Freund vor Tournee gelassen: „Nicht alles kontrollieren“
Frankfurt/Main (dpa) - An die vier Schanzen, die zwischen ihm und seinem großen sportlichen Traum liegen, will Severin Freund an den Feiertagen keinen Gedanken verschwenden.
„Für mich heißt Weihnachten: Gutes Essen, schöne Zeit und nicht viel an Skispringen denken“, sagt der große deutsche Hoffnungsträger bei der 64. Vierschanzentournee. Die kurze Verschnaufpause unterm Weihnachtsbaum kommt dem 27-Jährigen gerade recht, denn von Sonntag an ist es für ihn mit der Ruhe vorbei. Seit dem Grand Slam von Sven Hannawald vor 14 Jahren warten die DSV-Adler und ihre Fans vergeblich auf den 17. deutschen Gesamtsieg der Tourneegeschichte. Freund - der Team-Olympiasieger, Weltmeister und Gesamt-Weltcupsieger - soll dieses Trauma endlich beenden.
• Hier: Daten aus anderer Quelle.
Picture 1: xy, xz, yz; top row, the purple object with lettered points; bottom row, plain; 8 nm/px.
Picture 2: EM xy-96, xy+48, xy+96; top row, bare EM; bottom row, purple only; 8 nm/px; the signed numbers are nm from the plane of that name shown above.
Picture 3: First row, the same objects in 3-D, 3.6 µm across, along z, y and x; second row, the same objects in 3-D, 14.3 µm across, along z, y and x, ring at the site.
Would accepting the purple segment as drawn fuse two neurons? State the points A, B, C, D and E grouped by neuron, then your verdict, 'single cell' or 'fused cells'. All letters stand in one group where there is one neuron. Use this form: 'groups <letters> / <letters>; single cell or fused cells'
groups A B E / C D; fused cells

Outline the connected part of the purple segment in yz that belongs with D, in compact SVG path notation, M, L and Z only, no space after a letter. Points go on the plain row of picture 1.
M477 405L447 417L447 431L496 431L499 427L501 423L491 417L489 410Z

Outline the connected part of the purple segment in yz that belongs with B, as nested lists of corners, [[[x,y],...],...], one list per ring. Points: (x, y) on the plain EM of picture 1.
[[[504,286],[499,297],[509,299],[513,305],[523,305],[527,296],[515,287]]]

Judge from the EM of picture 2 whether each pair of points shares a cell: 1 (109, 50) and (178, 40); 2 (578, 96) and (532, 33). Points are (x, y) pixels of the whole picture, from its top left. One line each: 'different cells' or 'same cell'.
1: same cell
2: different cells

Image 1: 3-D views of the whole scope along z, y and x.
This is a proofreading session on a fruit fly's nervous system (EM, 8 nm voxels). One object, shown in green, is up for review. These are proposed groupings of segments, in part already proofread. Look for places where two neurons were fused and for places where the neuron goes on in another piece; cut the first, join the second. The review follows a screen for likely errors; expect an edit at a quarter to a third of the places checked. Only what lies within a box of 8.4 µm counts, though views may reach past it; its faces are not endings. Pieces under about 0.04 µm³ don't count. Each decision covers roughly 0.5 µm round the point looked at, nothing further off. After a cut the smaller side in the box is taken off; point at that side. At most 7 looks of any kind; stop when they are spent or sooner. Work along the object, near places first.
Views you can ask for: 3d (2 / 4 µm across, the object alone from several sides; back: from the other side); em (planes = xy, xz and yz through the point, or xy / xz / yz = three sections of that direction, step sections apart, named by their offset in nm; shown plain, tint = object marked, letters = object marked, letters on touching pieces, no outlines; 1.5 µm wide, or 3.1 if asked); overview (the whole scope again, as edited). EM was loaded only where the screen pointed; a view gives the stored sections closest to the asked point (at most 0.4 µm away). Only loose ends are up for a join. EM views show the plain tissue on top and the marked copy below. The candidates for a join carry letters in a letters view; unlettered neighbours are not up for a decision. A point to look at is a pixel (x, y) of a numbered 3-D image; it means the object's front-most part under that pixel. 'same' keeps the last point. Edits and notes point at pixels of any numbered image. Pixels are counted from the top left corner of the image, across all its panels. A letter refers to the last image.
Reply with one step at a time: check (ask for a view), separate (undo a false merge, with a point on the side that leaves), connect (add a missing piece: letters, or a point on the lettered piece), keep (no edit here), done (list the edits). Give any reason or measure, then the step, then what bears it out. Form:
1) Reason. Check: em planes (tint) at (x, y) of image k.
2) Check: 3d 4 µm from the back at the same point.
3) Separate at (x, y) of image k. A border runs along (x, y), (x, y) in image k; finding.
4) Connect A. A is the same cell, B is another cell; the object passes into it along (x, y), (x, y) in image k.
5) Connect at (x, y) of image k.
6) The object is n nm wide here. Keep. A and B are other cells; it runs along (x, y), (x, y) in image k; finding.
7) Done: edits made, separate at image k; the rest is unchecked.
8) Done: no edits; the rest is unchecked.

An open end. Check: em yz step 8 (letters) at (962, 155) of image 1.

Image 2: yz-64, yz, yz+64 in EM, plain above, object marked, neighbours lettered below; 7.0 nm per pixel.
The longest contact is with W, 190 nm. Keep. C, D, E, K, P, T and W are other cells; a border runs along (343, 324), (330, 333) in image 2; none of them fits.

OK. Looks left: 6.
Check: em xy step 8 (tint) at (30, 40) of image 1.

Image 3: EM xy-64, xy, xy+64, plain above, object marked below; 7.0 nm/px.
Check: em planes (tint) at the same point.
Unter Druck setzt er sich deshalb nicht. Die leidvollen Erfahrungen der vergangenen Jahre haben ihn gelehrt, dass man in der Vorbereitung zwar alles penibel planen, im entscheidenden Moment aber ganz schnell die Kontrolle verlieren kann. „Die Tournee ist etwas Besonderes. Durch die Weihnachtspause, die einen Bruch hereinbringt, hast du es nicht selber in der Hand. Du musst es freigeben und hoffen, dass die Form stimmt“, sagt Freund.
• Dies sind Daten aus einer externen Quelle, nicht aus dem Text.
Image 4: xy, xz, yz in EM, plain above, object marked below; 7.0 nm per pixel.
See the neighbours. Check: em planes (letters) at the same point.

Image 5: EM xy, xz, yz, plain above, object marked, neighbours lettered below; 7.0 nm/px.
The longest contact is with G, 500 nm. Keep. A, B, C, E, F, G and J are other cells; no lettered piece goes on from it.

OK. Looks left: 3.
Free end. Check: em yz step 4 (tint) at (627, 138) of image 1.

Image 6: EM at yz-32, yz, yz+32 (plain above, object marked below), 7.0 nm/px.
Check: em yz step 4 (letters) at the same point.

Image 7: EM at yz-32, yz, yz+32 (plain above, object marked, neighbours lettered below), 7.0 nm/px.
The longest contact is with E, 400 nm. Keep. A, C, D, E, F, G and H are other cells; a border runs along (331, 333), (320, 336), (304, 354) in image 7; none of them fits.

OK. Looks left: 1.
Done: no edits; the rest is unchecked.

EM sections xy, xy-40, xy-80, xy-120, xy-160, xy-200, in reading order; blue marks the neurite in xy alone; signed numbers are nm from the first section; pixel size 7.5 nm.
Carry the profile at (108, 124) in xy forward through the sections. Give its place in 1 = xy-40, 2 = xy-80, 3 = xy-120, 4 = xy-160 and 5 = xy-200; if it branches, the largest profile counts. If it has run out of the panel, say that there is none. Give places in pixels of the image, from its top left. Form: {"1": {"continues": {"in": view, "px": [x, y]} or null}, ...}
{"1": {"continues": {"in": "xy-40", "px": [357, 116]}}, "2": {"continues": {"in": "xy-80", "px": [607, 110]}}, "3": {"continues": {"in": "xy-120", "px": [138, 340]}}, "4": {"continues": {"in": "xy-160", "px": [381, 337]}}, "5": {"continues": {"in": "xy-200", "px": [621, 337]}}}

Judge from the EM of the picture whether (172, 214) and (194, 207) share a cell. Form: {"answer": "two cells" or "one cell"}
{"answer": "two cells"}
Das gelang ihm bisher nie so recht. „Ich habe gelernt, dass man nicht alles kontrollieren kann. Dass man extrem viel geben kann, dass man das Gefühl haben kann, ich bin zehn Schritte weiter, und es geht dann doch schlechter als im Jahr davor“, berichtet er.
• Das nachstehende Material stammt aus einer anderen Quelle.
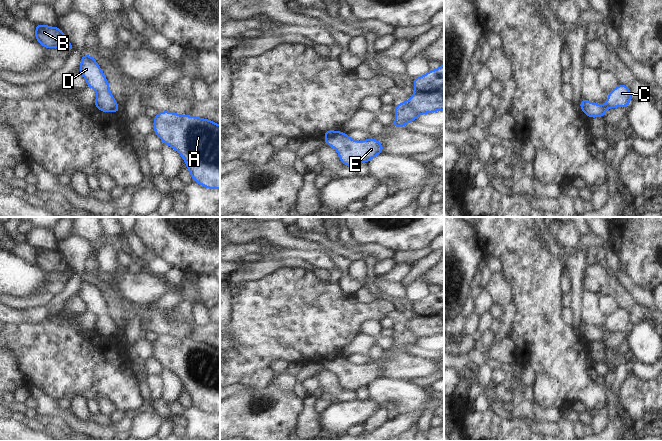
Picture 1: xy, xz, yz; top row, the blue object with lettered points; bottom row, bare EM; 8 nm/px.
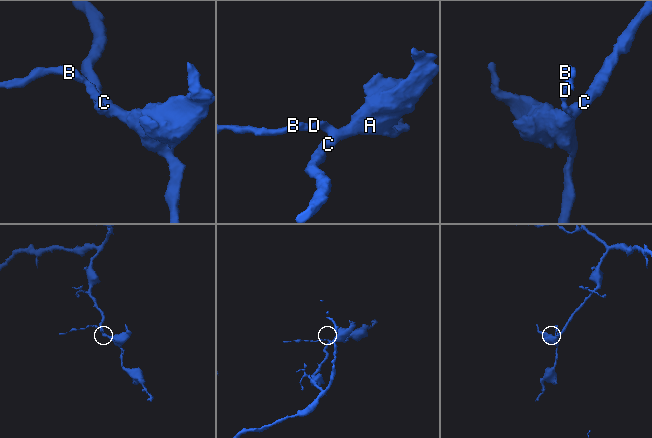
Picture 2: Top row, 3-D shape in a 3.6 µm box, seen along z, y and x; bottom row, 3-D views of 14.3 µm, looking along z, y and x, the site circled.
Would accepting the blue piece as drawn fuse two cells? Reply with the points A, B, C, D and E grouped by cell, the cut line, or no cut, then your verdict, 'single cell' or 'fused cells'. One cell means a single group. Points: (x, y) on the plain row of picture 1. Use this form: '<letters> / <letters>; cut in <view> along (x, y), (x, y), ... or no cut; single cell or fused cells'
A B C D E; no cut; single cell

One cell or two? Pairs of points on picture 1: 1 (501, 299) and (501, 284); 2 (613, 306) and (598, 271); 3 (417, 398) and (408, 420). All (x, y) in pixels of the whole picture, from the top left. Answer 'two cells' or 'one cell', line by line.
1: one cell
2: two cells
3: two cells

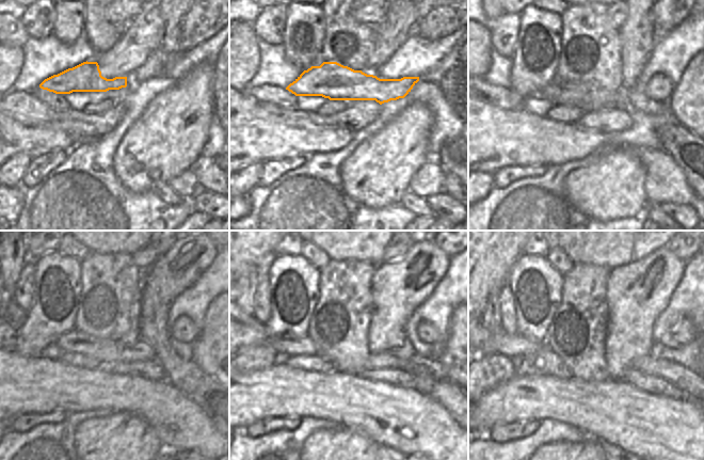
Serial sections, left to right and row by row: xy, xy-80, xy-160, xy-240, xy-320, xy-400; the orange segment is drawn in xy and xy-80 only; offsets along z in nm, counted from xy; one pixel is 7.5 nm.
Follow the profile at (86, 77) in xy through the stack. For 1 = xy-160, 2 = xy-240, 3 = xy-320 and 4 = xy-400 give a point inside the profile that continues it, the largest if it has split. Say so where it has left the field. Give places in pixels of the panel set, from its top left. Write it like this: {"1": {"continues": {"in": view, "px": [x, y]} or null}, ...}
{"1": {"continues": {"in": "xy-160", "px": [558, 90]}}, "2": {"continues": {"in": "xy-240", "px": [184, 330]}}, "3": {"continues": {"in": "xy-320", "px": [426, 332]}}, "4": {"continues": {"in": "xy-400", "px": [683, 332]}}}

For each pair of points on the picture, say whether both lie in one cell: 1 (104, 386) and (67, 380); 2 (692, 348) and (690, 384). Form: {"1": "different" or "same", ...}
{"1": "same", "2": "different"}

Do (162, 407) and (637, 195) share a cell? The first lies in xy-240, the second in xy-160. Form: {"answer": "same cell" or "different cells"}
{"answer": "different cells"}

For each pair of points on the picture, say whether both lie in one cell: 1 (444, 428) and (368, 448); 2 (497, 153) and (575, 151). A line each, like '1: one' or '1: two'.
1: two
2: one

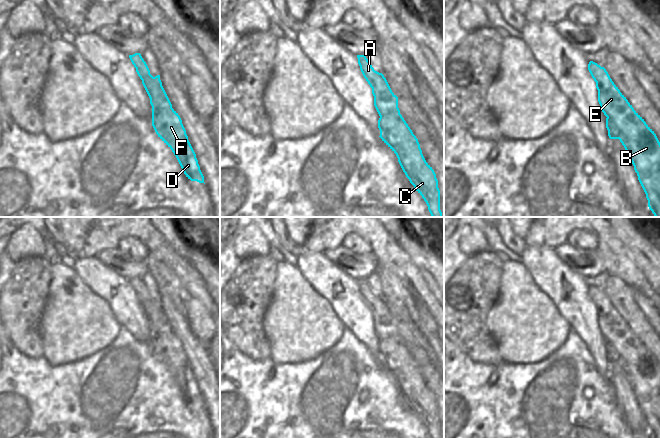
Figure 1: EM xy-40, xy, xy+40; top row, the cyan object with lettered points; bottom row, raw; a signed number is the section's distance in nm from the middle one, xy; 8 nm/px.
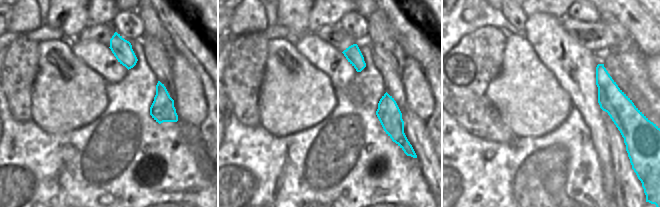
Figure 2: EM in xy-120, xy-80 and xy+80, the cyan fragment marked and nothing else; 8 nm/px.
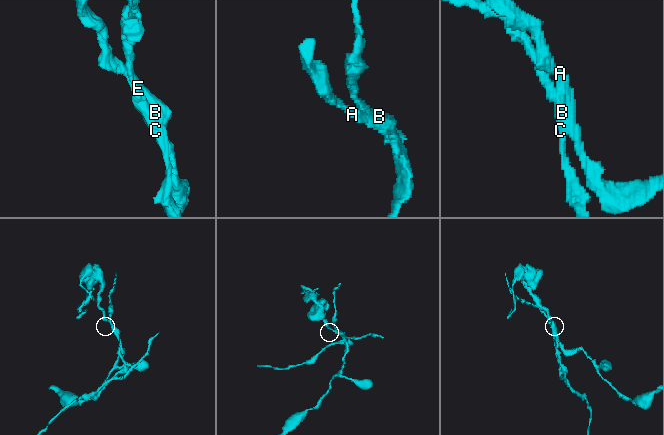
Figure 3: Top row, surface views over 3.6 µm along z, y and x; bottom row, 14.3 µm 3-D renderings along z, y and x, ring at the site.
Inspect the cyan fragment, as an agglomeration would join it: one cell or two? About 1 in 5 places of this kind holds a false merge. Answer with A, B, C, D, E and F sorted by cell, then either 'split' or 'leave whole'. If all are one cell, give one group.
A B E / C D F | split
Viel wird vom Auftakt in Oberstdorf abhängen, wo er im Vorjahr als 13. bereits alle Chancen einbüßte. Damals hatte Freund im Vorfeld betont, er sei reif für den Gipfelsturm. Dieses Mal hat er sich verbal zurückgehalten und will die Sache unbeschwert angehen. „Es würde mich nicht weiterbringen, mir einen großen Kopf darüber zu machen, dass es die vergangenen Jahre nicht so gut gelaufen ist“, betont der Bayer.
2007/08 war er das erste Mal dabei und wurde in der Gesamtwertung 39. Der Durchbruch gelang vor vier Jahren, als er beim Auftakt Vierter wurde und die Tournee auf Rang sieben beendete. Dies blieb bis heute sein bestes Endresultat, obwohl seine Karriere danach richtig Schwung aufnahm.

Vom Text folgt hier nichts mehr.